According to experts, training of professionals in the industry is bedevilled with challenges including high cost of training and a lack of training facilities, among others.
Recent market forecast by Airbus indicates that Africa would need 1,000 commercial jets and 21,700 new pilots in the next 20 years, while Boeing estimates that Africa would demand 18,000 new pilots and 22,000 technicians over the same time period.
Dapaah asked that training institutions partner government to ensure the channelling of the teeming youth into the industry, to take advantage of the expected boom in the industry.
It is estimated that Africa would lead the industry by 2030, with growth rates at about 5.9 percent, which would be more than the world average.
In addressing the cost incurred, in terms of training, industry players have called for the possible creation of some form of student loan for pilot trainees and other crew members, if the country is to curb the shortfall of such professionals.
The meeting is one of several others, which are expected to be held to address the looming crisis in the domestic industry.
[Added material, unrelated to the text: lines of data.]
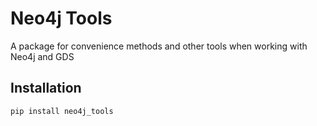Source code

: # Neo4j Tools
A package for convenience methods and other tools when working with Neo4j and GDS

## Installation

    pip install neo4j_tools
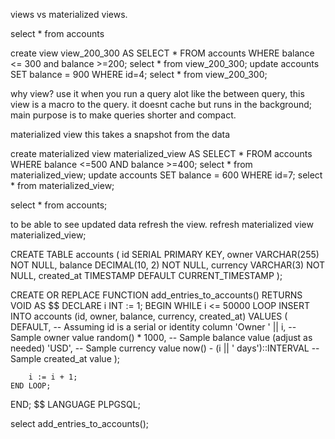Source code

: views vs materialized views.

select * from accounts

create view view_200_300 AS SELECT * FROM accounts WHERE balance <= 300 and balance >=200;
select * from view_200_300;
update accounts SET balance = 900 WHERE id=4;
select * from view_200_300;

why view? use it when you run a query alot like the between query, this view is a macro to the query. it doesnt cache but runs in the background; main purpose is to make queries shorter and compact.

materialized view
this takes a snapshot from the data 


create materialized view materialized_view AS SELECT * FROM accounts WHERE balance <=500 AND balance >=400;
select * from materialized_view;
update accounts SET balance = 600 WHERE id=7;
select * from materialized_view;

select * from accounts;


to be able to see updated data refresh the view.
refresh materialized view materialized_view;

CREATE TABLE accounts (
    id SERIAL PRIMARY KEY,
    owner VARCHAR(255) NOT NULL,
    balance DECIMAL(10, 2) NOT NULL,
    currency VARCHAR(3) NOT NULL,
    created_at TIMESTAMP DEFAULT CURRENT_TIMESTAMP
);

CREATE OR REPLACE FUNCTION add_entries_to_accounts()
RETURNS VOID AS $$
DECLARE
    i INT := 1;
BEGIN
    WHILE i <= 50000 LOOP
        INSERT INTO accounts (id, owner, balance, currency, created_at)
        VALUES (
            DEFAULT,                        -- Assuming id is a serial or identity column
            'Owner ' || i,                  -- Sample owner value
            random() * 1000,                -- Sample balance value (adjust as needed)
            'USD',                          -- Sample currency value
            now() - (i || ' days')::INTERVAL -- Sample created_at value
        );
        
        i := i + 1;
    END LOOP;
END;
$$ LANGUAGE PLPGSQL;

select add_entries_to_accounts();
Dapaah said the ministry will focus attention on providing the needed infrastructure and policies.
“Fortunately for us, geographically, we are strategically placed. So through tourism we can do a lot to increase the GDP of this country,” she observed
Dapaah noted that there are plans to have a new commercial airport for the Western and Central Regions.
She hinted at the near completion of the phase two of projects in Kumasi and Tamale, as well as the reactivation of abandoned airstrips across the country.